Michel Barnier, the EU’s chief Brexit negotiator, will arrive in London on Tuesday with a stark warning to Boris Johnson that if he redraws last year’s Brexit divorce agreement then talks on a future trade deal will collapse.
Mr Barnier, in London for the eighth round of talks on a Brexit deal, will warn Britain that unless it stands by its previous commitments there is no prospect of a free trade agreement by the end of the year.
Mr Johnson on Monday tried to contain the fallout from the revelation by the Financial Times that he intends to pass a law overwriting parts of last year’s withdrawal agreement relating to Northern Ireland.
Responding to the FT report, Mr Barnier said he would press his UK counterpart David Frost on the government’s intentions, warning that “everything that has been signed in the past must be respected; it is what underpins confidence going forward”.
Meanwhile, Mr Johnson explained to Emmanuel Macron, president of France, in a phone call that the changes were “limited” and technical, and that he stood fully behind the commitments made last year.
Mr Macron said he had a “very good exchange” with Mr Johnson on Brexit and other matters, including people trafficking in the English Channel.
But the French foreign ministry sharply reminded the UK of the need to respect the withdrawal agreement it had signed with the EU, key parts of which were designed to avoid a hard border on the island of Ireland.
Trade talks this week in London are not expected to make any significant breakthroughs, with Mr Johnson refusing to give details of the UK’s plans for a future regime to control subsidies.
However, he is expected to make a modest move by reassuring Brussels that Britain will not adopt a “high-subsidy regime”, according to his allies.
Although Brussels will demand far greater assurances, including a legal framework and independent regulation, Mr Johnson’s move to assuage concerns is a sign the prime minister wants to keep trade talks alive, officials said.
The FT revealed that sections of the UK government's internal market bill — set to be published on Wednesday — will eliminate the legal force of parts of the politically sensitive protocol on Northern Ireland that was thrashed out by Mr Johnson and the EU last year.
The next round of negotiations on the future relationship, which start in London on Tuesday, already promised to be difficult because of entrenched disagreements about state-aid rules and fishing rights.
Ahead of the latest talks, Mr Johnson sought to increase the pressure on Brussels by setting an October 15 deadline to conclude a deal. “If we can’t agree by then, then I do not see that there will be a free trade agreement between us,” he said.

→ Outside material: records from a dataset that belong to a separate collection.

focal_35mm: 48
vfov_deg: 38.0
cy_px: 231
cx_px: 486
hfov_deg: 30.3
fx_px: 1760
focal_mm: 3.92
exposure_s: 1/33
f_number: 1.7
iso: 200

The UK internal market bill, outlined in a 100-page white paper in July, is designed to secure the “seamless functioning” of trade between England, Wales, Scotland and Northern Ireland after the UK leaves the EU’s single market and customs union at the end of the Brexit transition period on December 31.

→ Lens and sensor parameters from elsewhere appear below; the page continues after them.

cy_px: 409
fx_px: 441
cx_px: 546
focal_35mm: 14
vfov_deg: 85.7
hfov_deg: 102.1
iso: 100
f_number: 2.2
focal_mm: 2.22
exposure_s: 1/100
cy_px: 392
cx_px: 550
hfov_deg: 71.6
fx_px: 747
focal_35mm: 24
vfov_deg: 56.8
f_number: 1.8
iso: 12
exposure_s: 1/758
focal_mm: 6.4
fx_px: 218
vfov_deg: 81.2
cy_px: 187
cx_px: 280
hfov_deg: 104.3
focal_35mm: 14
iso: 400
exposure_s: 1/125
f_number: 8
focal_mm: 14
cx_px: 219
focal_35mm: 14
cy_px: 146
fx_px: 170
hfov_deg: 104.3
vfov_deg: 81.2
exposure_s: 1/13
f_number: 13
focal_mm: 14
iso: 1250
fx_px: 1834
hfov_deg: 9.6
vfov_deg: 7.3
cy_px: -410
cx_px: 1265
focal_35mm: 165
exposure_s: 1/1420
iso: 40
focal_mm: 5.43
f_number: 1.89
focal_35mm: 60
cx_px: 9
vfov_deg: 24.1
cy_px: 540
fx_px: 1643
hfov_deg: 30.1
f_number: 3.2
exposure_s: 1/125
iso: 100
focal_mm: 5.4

UK environment secretary George Eustice acknowledged on Monday in a BBC interview that there were “a few loose ends” from the 2019 withdrawal agreement concerning Northern Ireland that needed to be tidied up, but denied the government was threatening to rip up the deal.

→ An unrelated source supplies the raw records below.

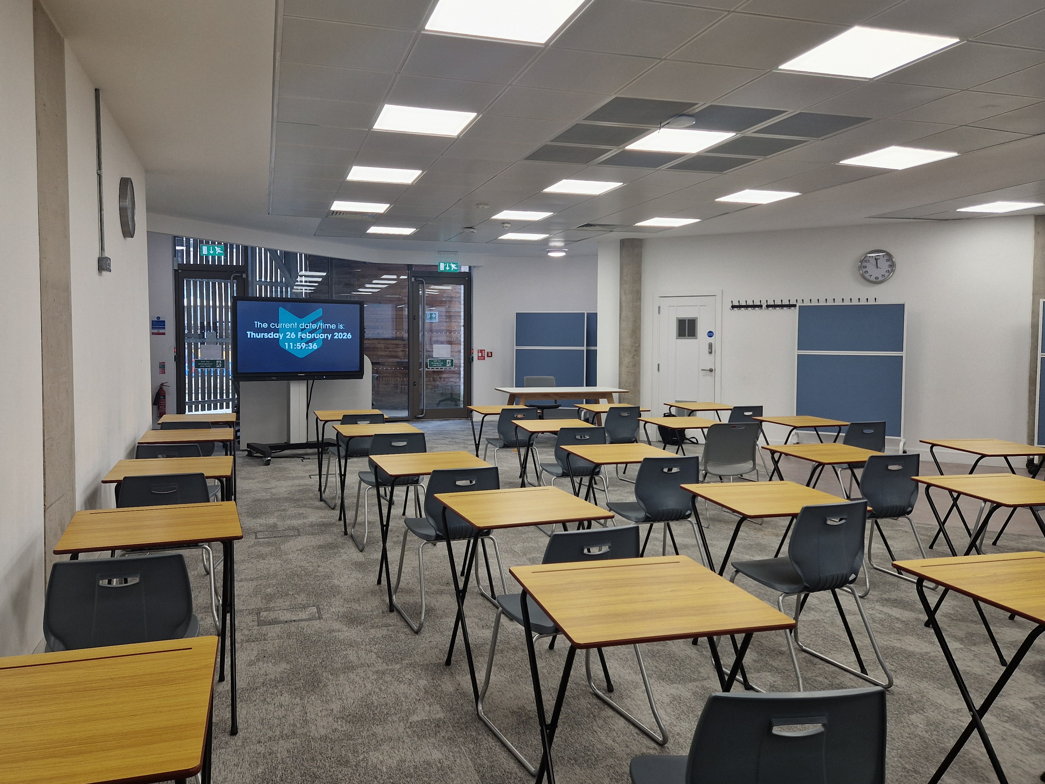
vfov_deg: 51.4
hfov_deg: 65.3
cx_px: 499
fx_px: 815
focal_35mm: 27
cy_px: 378
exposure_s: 1/180
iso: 100
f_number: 1.8
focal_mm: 5.4
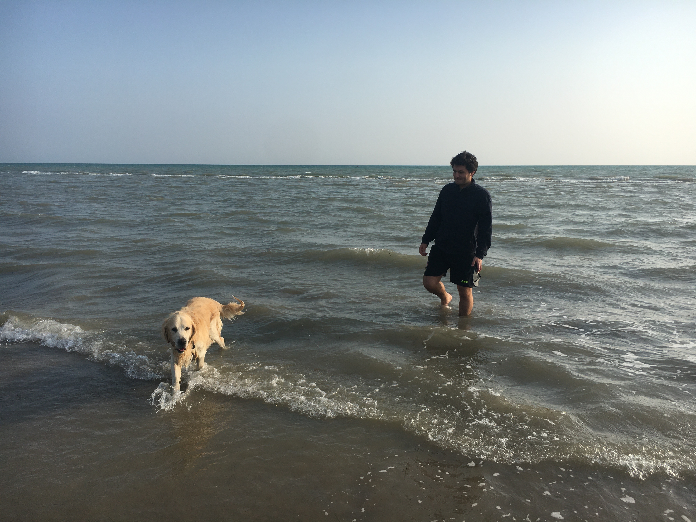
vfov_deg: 48.2
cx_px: 348
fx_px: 583
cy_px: 261
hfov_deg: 61.7
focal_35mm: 29
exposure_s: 1/2024
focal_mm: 4.15
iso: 25
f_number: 2.2
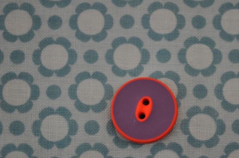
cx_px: 145
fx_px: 780
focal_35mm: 118
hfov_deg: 17.4
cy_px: 107
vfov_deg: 11.6
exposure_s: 1/80
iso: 400
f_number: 5.6
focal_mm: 55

Under last year’s Brexit deal, the UK must notify Brussels of any state-aid decisions that would affect Northern Ireland’s goods market, and compel businesses in the province to file customs paperwork when sending goods into the rest of the UK.
Mr Johnson’s spokesman said ministers were working with the EU in the so-called “joint committee” to resolve outstanding issues on the Northern Ireland border question.
But Mr Johnson had authorised “limited and reasonable steps to clarify specific elements” of the Northern Ireland protocol in UK law. This included giving the UK business secretary powers to determine whether Brussels needed to be notified in the event that state aid given to a company in Great Britain had implications for a company in Northern Ireland where EU state-aid rules would continue to apply.
Officials said the internal market bill would aim to stop Brussels using its authority over state aid in Northern Ireland to extend its authority to subsidies given elsewhere in the UK, even if the impact on Northern Ireland was marginal.
Downing Street confirmed the new measures would also ensure that “unfettered access” for Northern Ireland businesses to the rest of the UK market was not hindered by excessive bureaucracy, including export declaration summaries.
Separate measures in the finance bill this autumn, which implements Budget decisions, would seek to limit the number of goods deemed to be “at risk” and therefore subject to checks and tariffs when they enter Northern Ireland from Great Britain.
Ministers accept that the unilateral nature of these powers — using British ministerial discretion rather than the direct application of EU law — will cause concern in Brussels.
Ireland said any breach of the withdrawal treaty would have a “very negative impact” on the trade talks, raising the possibility that the UK plan is simply a ruse to boost its position in the negotiations with Brussels.
Simon Coveney, Irish foreign minister, told national broadcaster RTE: “If there’s any suggestion that the UK are not going to implement the legal obligations . . . on what has already been agreed in the withdrawal agreement, that would in my view fundamentally undermine trust between the two parties in their efforts to get what is a very complex negotiation concluded in the weeks ahead.”